_CONSIGNE DONNÉE 1_
D'après la phrase de l'extrait ci-dessous qui commence par « le lecteur retrouve sa manière », quelles habitudes de dessin d'Ezquerra le lecteur retrouve-t-il ? Donne-les toutes.

_EXTRAIT FOURNI_
|---|
La formation de Cassandra Anderson se poursuit, avec l'entraînement à une nouvelle capacité psychique : projeter son esprit en dehors de son corps. le lecteur ne peut que constater qu'elle tombe bien opportunément et du premier coup sur une opération louche. Néanmoins, l'idée d'un groupe de malfrats s'associant pour réussir un pillage de centre commercial a quelque chose de réellement inquiétant et l'intervention des Juges permet de montrer qu'ils prennent très au sérieux les capacités de leurs nouvelles recrues, en leur faisant confiance. Carlos Ezquerra est un artiste habitué des pages de 2000 AD depuis qu'il a participé à la création de Judge Dredd en 1977. le lecteur retrouve sa manière bien à lui de réaliser des traits de contours un peu râpeux, et d'autres très lisses (en particulier pour les casques des Juges), ainsi que sa propension à utiliser des gros plans pour lors des scènes de dialogue, et à s'affranchir de dessiner les arrière-plans.

D'un autre côté, Ezquerra sait rendre vivantes toutes les séquences, y compris les plus outrées. Les grosses brutes qui investissent le centre commercial font peur à voir avec le regard bas du front, tout en étant chacune distincte de l'autre, avec des particularités qui rend chaque gros bras unique. Cet artiste trouve une solution premier degré et efficace pour montrer comme Malinda Kyx réussit à ne pas être enregistrée par les caméras de surveillance. Il crée des bouilles pas possibles pour chaque protagoniste, leur donnant ainsi une forte personnalité. Il est difficile de rester de marbre devant la moue perpétuelle de Malinda Kyx, causée par sa dentition particulière. le lecteur peut également apprécier son assurance, visible dans ses postures et dans son langage corporel, engendrée par la certitude de ne pas être détectée, et son allure un peu vulgaire. La narration visuelle d'Ezquerra est impeccable pour les séquences d'action, y compris la surveillance par un drone espion. le pragmatisme de ses dessins fait mouche pour l'humour noir, lorsqu'un agresseur perd bêtement ses 2 bras, tranchés des scies circulaires.
|---|
_LISTE FOURNIE_
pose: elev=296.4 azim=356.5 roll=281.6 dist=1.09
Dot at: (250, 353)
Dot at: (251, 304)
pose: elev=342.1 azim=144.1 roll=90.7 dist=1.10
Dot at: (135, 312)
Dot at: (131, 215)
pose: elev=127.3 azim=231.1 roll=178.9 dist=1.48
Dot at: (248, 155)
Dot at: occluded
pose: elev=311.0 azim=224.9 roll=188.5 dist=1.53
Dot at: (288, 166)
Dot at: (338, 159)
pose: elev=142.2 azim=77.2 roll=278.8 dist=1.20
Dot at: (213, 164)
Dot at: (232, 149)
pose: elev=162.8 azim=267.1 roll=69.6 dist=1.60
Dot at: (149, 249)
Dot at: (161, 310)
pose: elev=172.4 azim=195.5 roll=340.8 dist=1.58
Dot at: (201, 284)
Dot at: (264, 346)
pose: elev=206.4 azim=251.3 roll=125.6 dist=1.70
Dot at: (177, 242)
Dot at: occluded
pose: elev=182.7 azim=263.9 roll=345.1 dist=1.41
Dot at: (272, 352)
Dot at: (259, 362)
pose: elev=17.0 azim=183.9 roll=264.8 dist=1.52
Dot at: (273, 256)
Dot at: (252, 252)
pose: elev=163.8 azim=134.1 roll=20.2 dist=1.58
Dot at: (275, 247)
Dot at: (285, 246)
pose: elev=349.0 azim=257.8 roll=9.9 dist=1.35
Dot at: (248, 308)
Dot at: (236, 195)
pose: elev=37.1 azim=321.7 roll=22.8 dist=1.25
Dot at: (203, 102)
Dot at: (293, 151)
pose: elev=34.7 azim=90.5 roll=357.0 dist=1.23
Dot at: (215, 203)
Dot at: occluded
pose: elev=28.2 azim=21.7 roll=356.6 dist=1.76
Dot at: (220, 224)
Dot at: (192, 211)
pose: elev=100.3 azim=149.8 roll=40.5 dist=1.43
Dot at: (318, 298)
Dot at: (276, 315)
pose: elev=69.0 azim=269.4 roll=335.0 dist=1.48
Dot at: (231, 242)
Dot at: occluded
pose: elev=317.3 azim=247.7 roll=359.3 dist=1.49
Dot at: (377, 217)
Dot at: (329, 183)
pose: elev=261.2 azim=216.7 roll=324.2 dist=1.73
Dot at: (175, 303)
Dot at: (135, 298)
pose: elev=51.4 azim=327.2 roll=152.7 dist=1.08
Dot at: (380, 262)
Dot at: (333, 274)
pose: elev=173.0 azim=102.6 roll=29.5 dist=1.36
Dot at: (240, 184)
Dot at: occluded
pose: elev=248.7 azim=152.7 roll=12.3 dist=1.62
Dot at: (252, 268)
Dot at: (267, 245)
|---|
_CONSIGNE DONNÉE 2_
Recopie la liste telle quelle depuis sa première ligne jusqu'à la ligne contenant « Dot at: (338, 159) », cette dernière comprise.

_RÉPONSE OBTENUE 1_
- des traits de contours un peu râpeux
- d'autres traits très lisses (en particulier pour les casques des Juges)
- des gros plans lors des scènes de dialogue
- des arrière-plans qu'il ne dessine souvent pas

_RÉPONSE OBTENUE 2_
pose: elev=296.4 azim=356.5 roll=281.6 dist=1.09
Dot at: (250, 353)
Dot at: (251, 304)
pose: elev=342.1 azim=144.1 roll=90.7 dist=1.10
Dot at: (135, 312)
Dot at: (131, 215)
pose: elev=127.3 azim=231.1 roll=178.9 dist=1.48
Dot at: (248, 155)
Dot at: occluded
pose: elev=311.0 azim=224.9 roll=188.5 dist=1.53
Dot at: (288, 166)
Dot at: (338, 159)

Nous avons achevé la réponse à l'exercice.